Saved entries
########

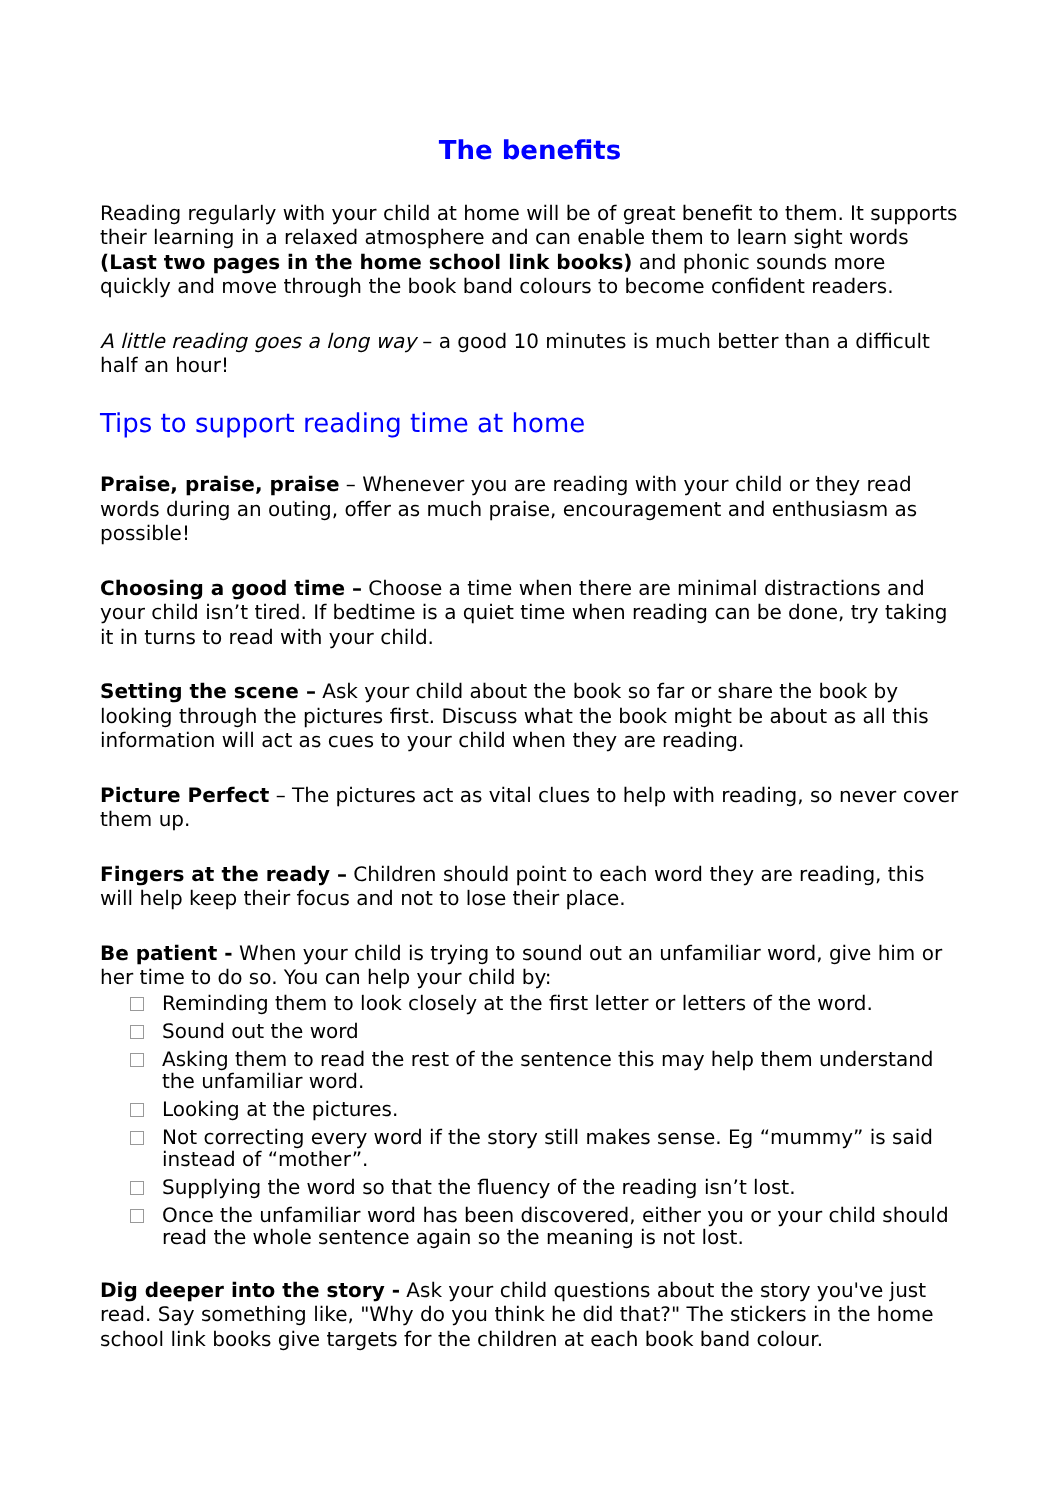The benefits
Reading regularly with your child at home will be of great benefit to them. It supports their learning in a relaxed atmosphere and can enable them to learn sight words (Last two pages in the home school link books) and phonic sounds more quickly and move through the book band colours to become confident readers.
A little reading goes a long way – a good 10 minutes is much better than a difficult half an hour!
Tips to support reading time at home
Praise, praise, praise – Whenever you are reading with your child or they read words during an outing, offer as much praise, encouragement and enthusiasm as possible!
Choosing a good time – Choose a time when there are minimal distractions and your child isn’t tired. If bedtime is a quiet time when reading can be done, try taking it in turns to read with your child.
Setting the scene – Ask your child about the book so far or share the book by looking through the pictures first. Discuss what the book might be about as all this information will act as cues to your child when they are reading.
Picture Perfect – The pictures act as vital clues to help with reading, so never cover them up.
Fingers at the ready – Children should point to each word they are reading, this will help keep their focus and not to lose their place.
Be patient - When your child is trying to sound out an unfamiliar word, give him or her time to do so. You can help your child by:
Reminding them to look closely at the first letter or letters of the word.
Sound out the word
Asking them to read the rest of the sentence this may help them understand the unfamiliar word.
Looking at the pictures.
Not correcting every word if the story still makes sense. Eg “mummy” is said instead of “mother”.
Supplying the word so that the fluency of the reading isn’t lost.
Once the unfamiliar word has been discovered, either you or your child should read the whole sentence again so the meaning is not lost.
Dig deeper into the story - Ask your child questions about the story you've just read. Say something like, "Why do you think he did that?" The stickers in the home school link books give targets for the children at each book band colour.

########

Goal of the exercise: Both the line containing "Picture Perfect –" and the line containing "Asking them to" belong in the answer. Print them and every line above that falls between them exactly, and no others.

Answer to the problem:
Picture Perfect – The pictures act as vital clues to help with reading, so never cover them up.
Fingers at the ready – Children should point to each word they are reading, this will help keep their focus and not to lose their place.
Be patient - When your child is trying to sound out an unfamiliar word, give him or her time to do so. You can help your child by:
Reminding them to look closely at the first letter or letters of the word.
Sound out the word
Asking them to read the rest of the sentence this may help them understand the unfamiliar word.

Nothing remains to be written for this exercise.